As seen by the "ask again in 2024" category and a couple of the "No" having previously been "ask again in 2 years", I also would favor investigations in cases where it's not clear cut, but a risk. The DOJ's settlement with Microsoft, including 6 years of closely monitored probation, was fairly effective at making Microsoft think twice about monopolistic abuses, even if it didn't prevent them from adding the web browser to their categories dominated in the late 1990s. And thus, while you could still argue their desktop operating system market share, and perhaps their office suite market share, is de facto a monopoly, the threat posed by it no longer appears to be very great in comparison to several other companies.

Microsoft's Windows market share monopoly also illustrates a conundrum - even if you split up Microsoft tomorrow, you couldn't legislate your way to a viable Windows competitor (except perhaps by also forcing Apple to license macOS for non-Apple computers). Thus, it's important to try to intervene before such dominance is established. But even in cases where such dominance as Windows' is the case - YouTube and Google Search being additional examples - preventing a company from having multiple of them still reduces the impact of the monopoly.

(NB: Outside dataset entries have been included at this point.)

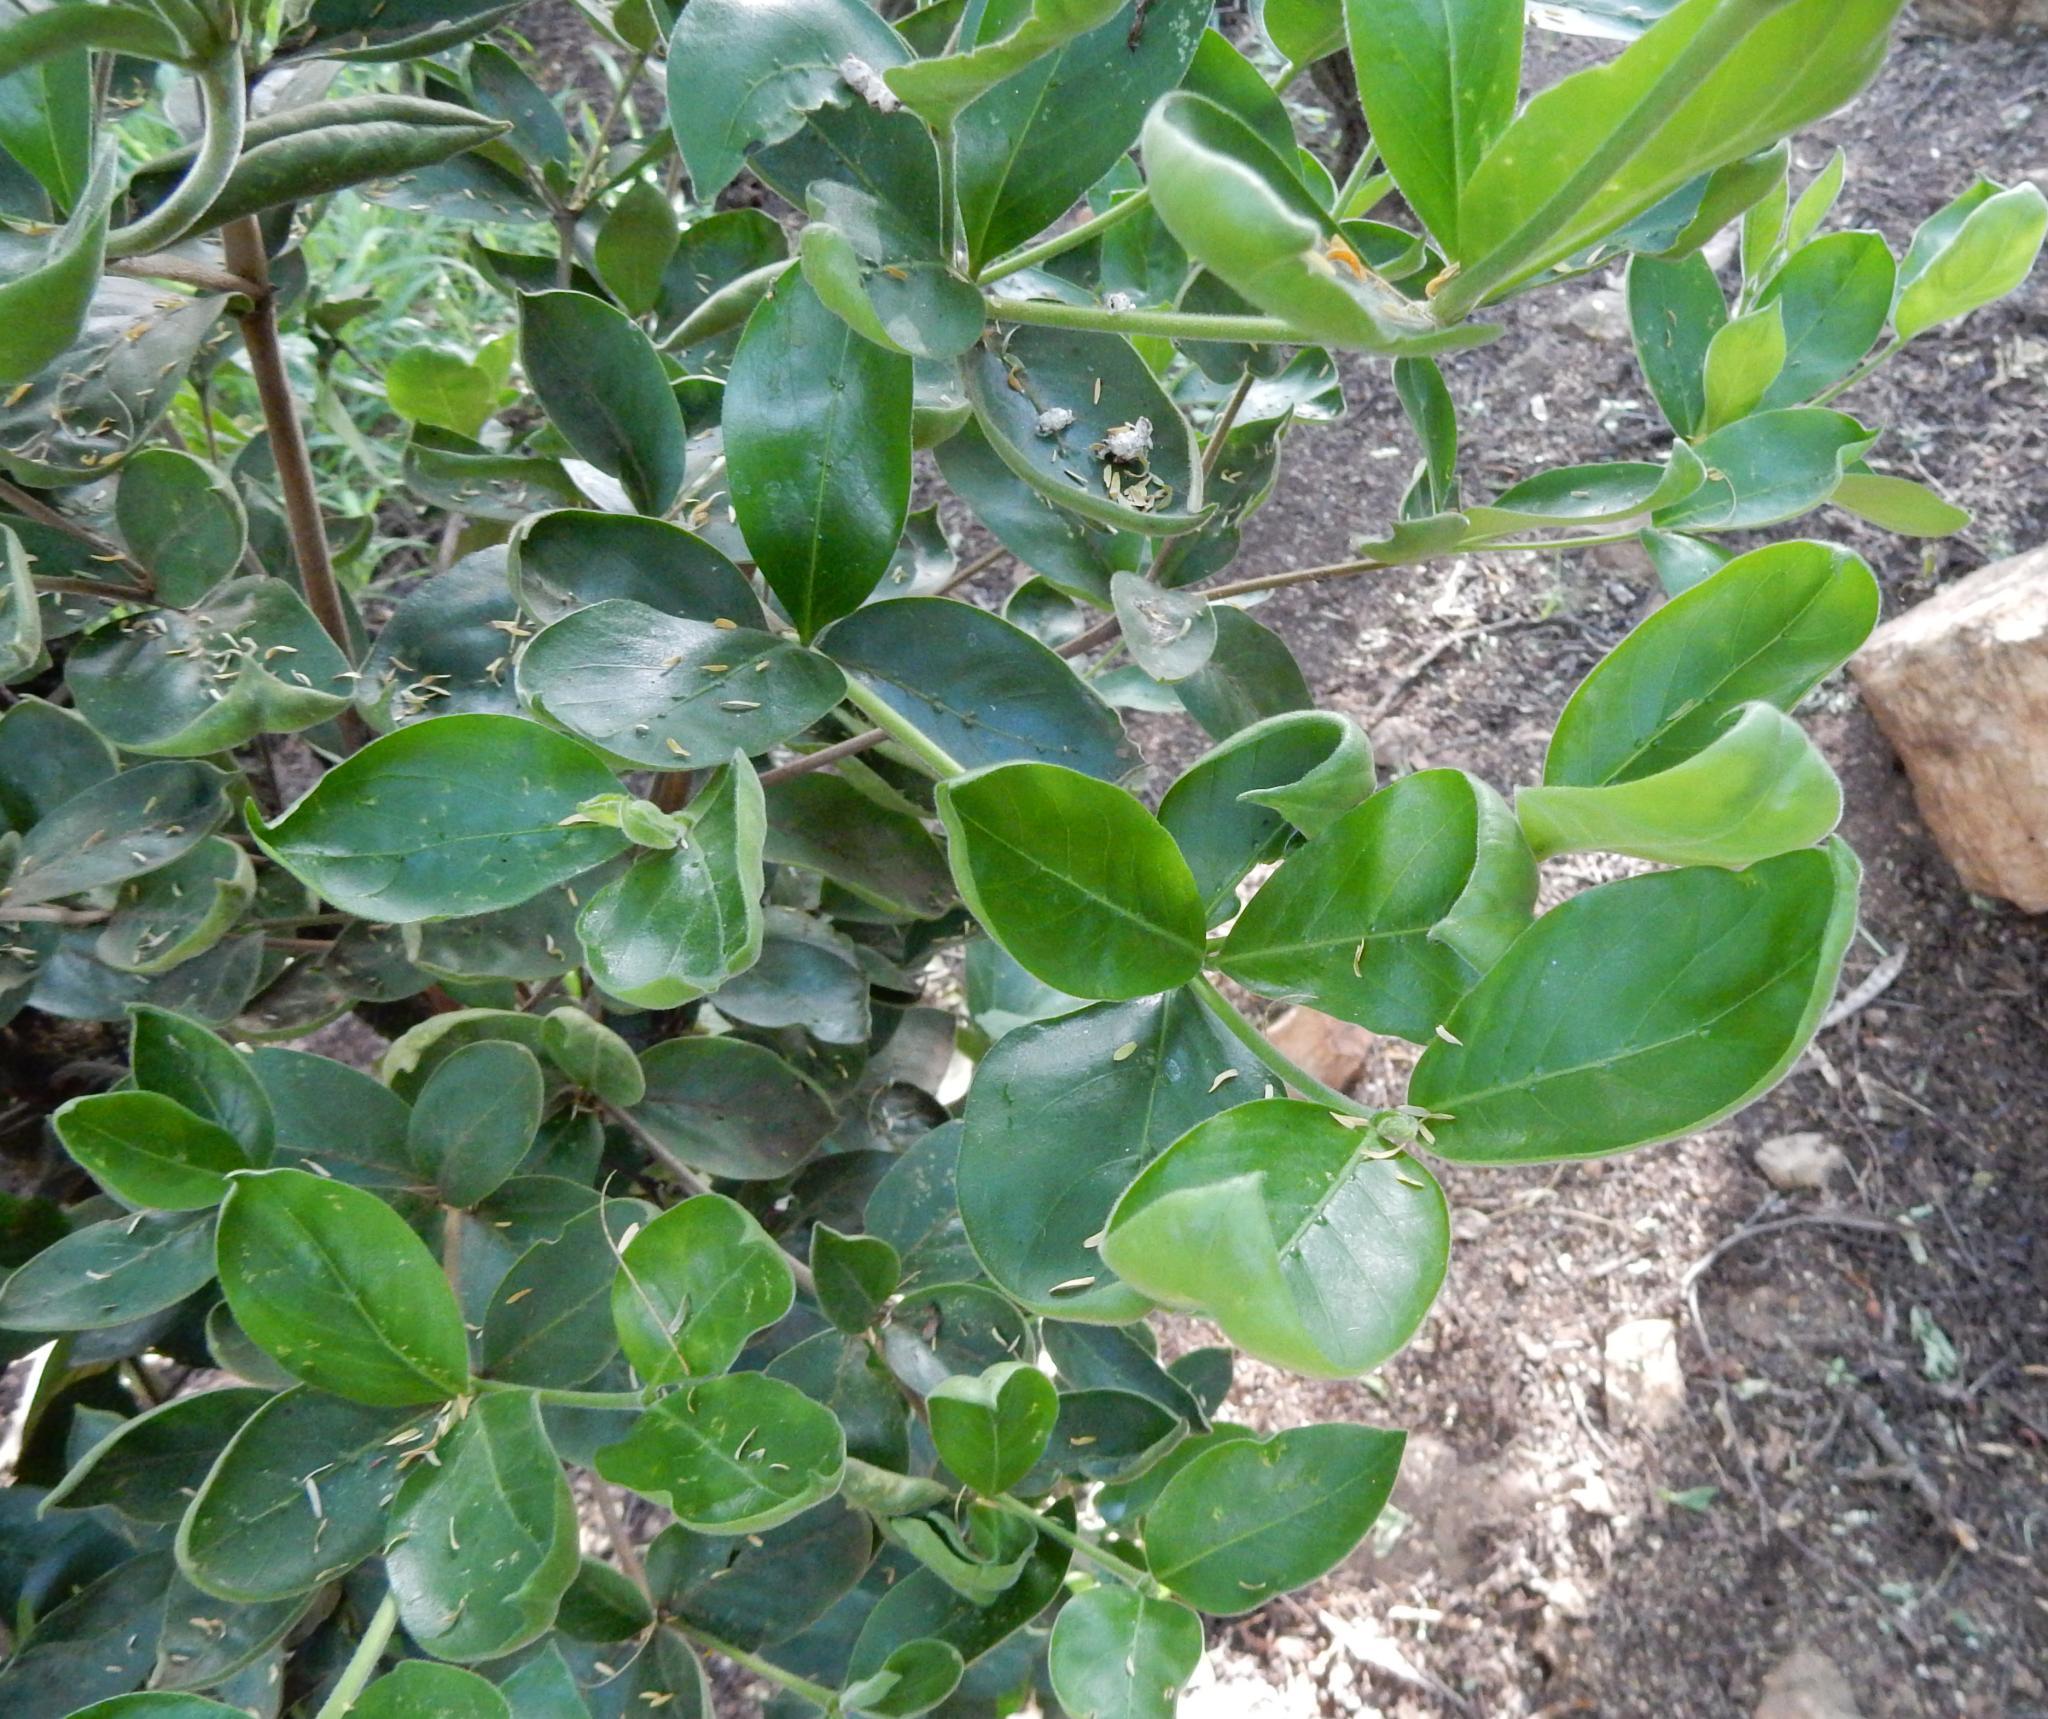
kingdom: Plantae
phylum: Tracheophyta
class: Magnoliopsida
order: Gentianales
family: Rubiaceae
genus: Rothmannia
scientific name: Rothmannia capensis
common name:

The South Korean chaebols are another interesting case, where I would not be surprised if some South Koreans would argue that they have effective national monopolies in certain industries. Samsung, Hyundai (which does way more than just cars), LG, there's a few others that are not as internationally well-known.
 
I forgot a major one - Luxottica. They're an Italian eyeglass company that controls something like 70% of the world's market and most of its top brands. They also own several vision insurance companies and some chains of eye exam clinics. Conveniently, their insurance plans direct you to their clinics, which only carry their glasses, which often have high profit margins, and which furthers their monopoly.

The genius of it is that because they own so many brands, many people have never heard of Luxottica. But you've probably heard of some of Oakley, Ray-Ban, LensCrafters, Pearle Vision, and Eyemed - all Luxottica brands. If not, they also make the glasses branded Prada, Versace, Dolce and Gabanna, and many other premium brands. You just wonder why glasses are so expensive and think it's the manufacturing process. Nope - find online ordering sites that don't go through Luxottica, and it's much less expensive.